DATA FOR ANALYSIS:
Start of Block

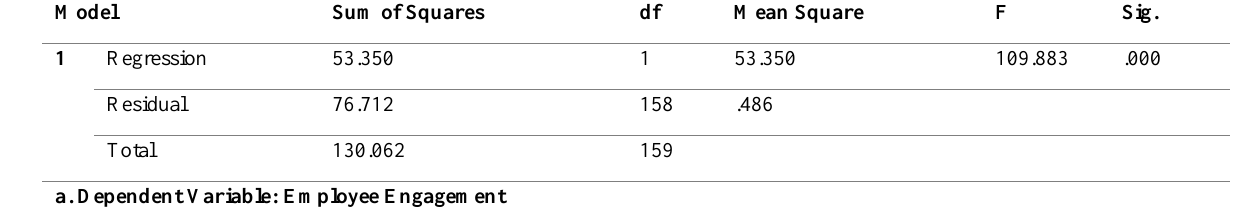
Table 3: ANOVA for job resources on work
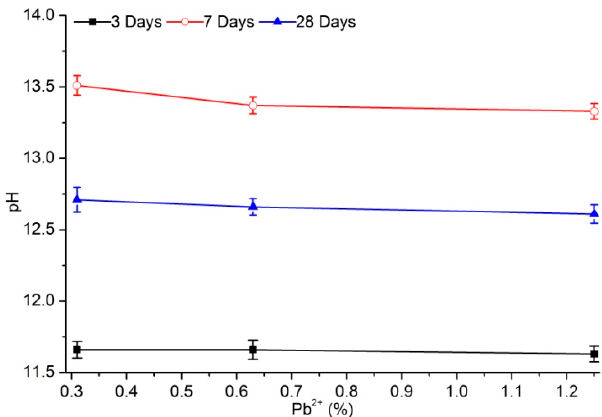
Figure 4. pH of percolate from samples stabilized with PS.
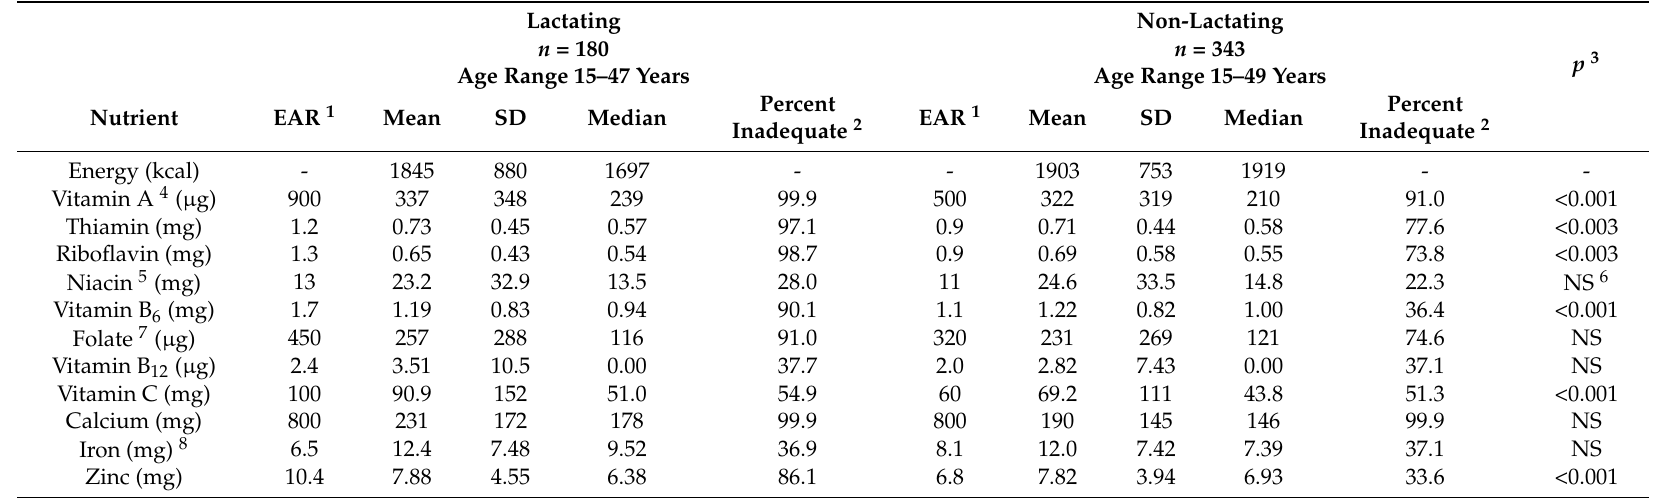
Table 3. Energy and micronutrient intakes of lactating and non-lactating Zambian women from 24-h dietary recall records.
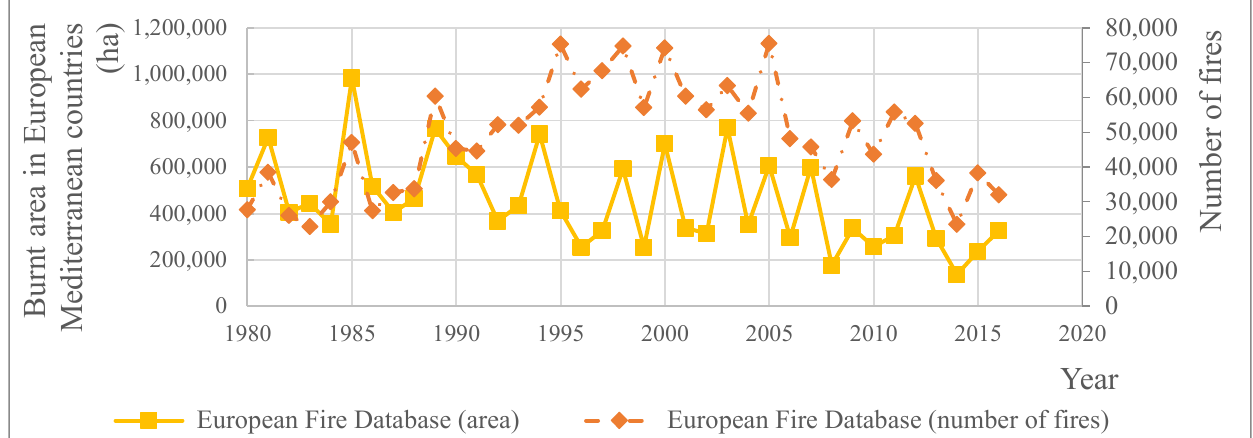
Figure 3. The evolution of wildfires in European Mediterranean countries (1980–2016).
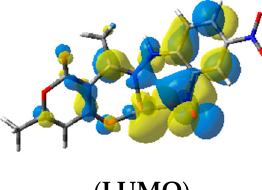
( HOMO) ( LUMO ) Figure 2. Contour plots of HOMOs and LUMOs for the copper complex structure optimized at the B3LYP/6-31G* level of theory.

End of Block
Start of Block

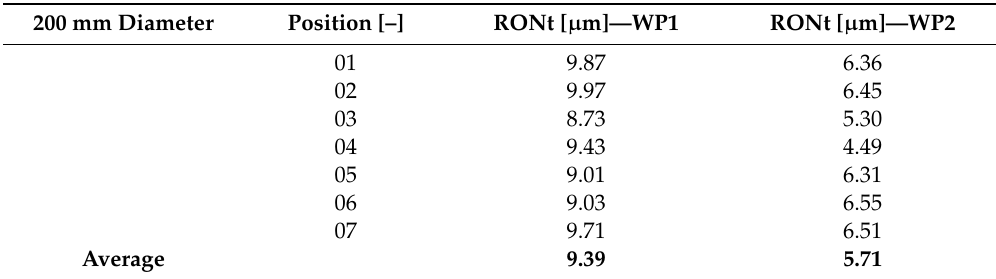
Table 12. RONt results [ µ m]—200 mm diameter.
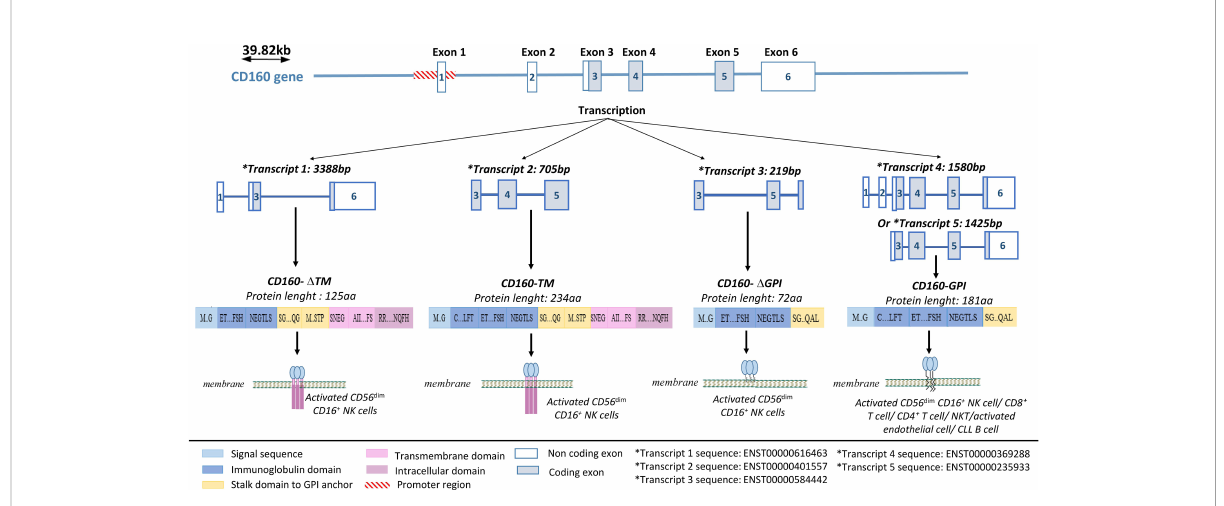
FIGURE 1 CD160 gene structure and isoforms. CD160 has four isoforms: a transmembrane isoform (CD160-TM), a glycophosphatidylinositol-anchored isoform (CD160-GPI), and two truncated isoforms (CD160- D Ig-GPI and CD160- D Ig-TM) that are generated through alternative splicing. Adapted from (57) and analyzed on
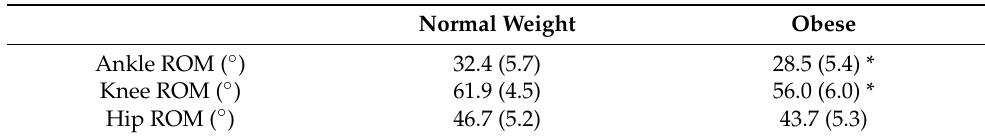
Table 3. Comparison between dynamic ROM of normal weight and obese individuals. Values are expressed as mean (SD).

End of Block
Start of Block

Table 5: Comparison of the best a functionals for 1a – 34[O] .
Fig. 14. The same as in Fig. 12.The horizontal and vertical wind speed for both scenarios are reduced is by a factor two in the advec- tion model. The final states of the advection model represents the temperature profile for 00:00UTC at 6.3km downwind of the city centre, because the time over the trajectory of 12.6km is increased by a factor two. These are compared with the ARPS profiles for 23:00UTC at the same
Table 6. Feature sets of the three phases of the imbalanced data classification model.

End of Block

TASK STATEMENT:
Each line that holds the string "Comparison" is to be copied from the entries above.

RESPONSE TO THE TASK:
Table 3. Comparison between dynamic ROM of normal weight and obese individuals. Values are expressed as mean (SD).
Table 5: Comparison of the best a functionals for 1a – 34[O] .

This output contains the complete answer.